> Activity:
The required answer is the run of lines from the one holding "air purifier: present" to the end of the data below, copied exactly and free of pictures.

Provided data: Begin

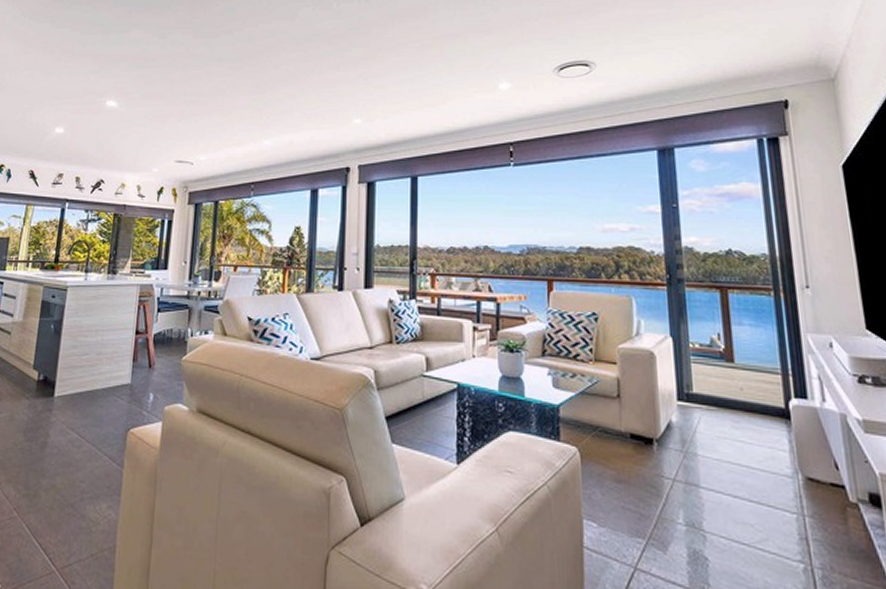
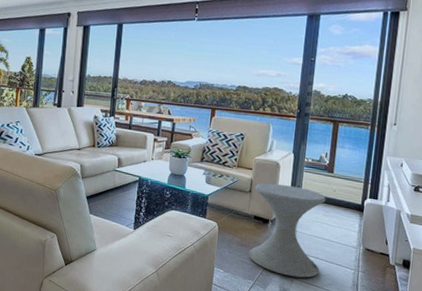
side table: none [624,382,743,531] -> present [248,183,326,278]

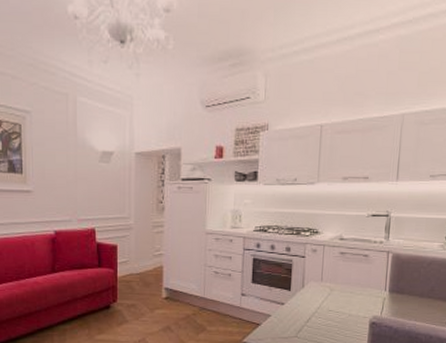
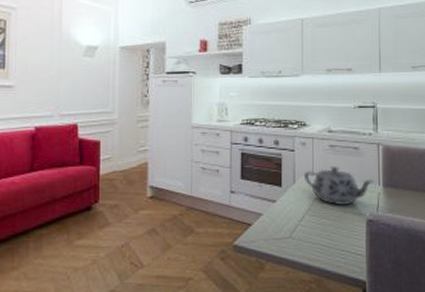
teapot: none [312,272,381,308] -> present [303,166,375,205]

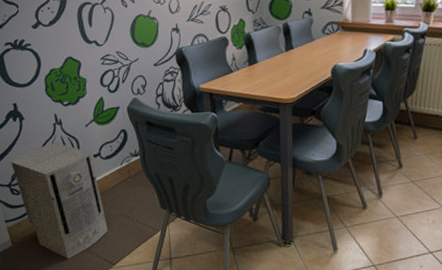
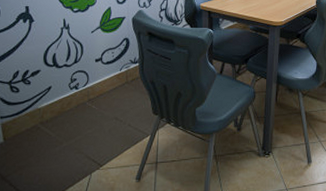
air purifier: present [11,142,108,260] -> none [15,45,100,159]

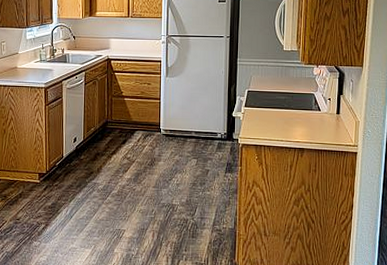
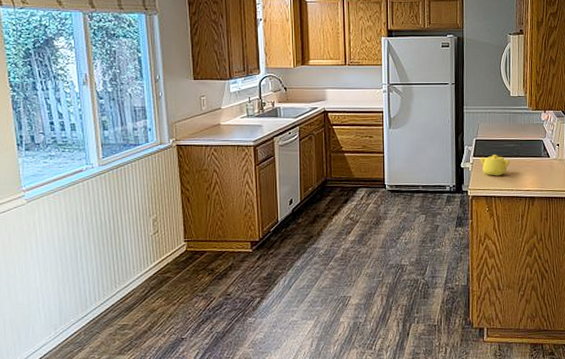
teapot: none [251,105,280,127] -> present [480,154,510,176]

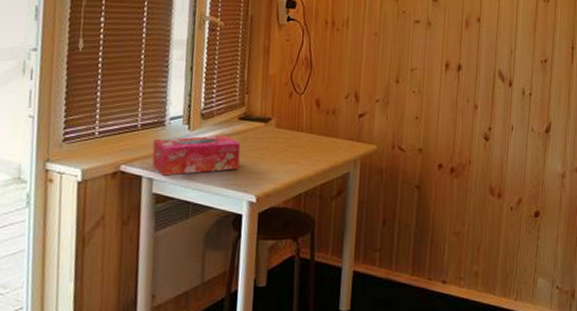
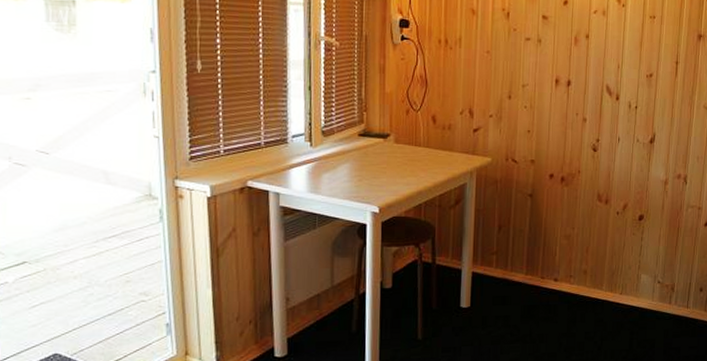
tissue box: present [152,135,241,176] -> none [277,150,362,190]

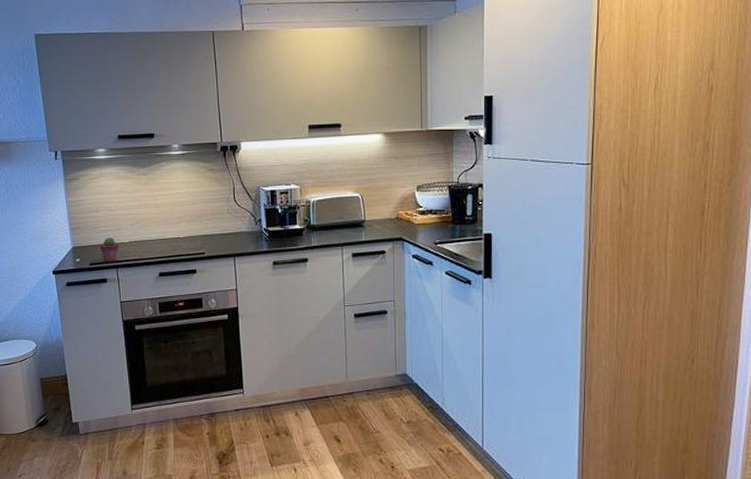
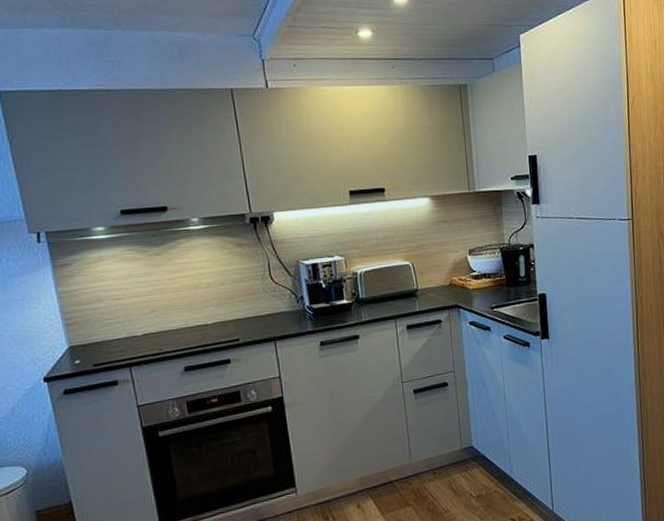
potted succulent: present [99,237,119,263] -> none [105,330,131,362]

Provided data: End

> Response to the exercise:
air purifier: present [11,142,108,260] -> none [15,45,100,159]

teapot: none [251,105,280,127] -> present [480,154,510,176]

tissue box: present [152,135,241,176] -> none [277,150,362,190]

potted succulent: present [99,237,119,263] -> none [105,330,131,362]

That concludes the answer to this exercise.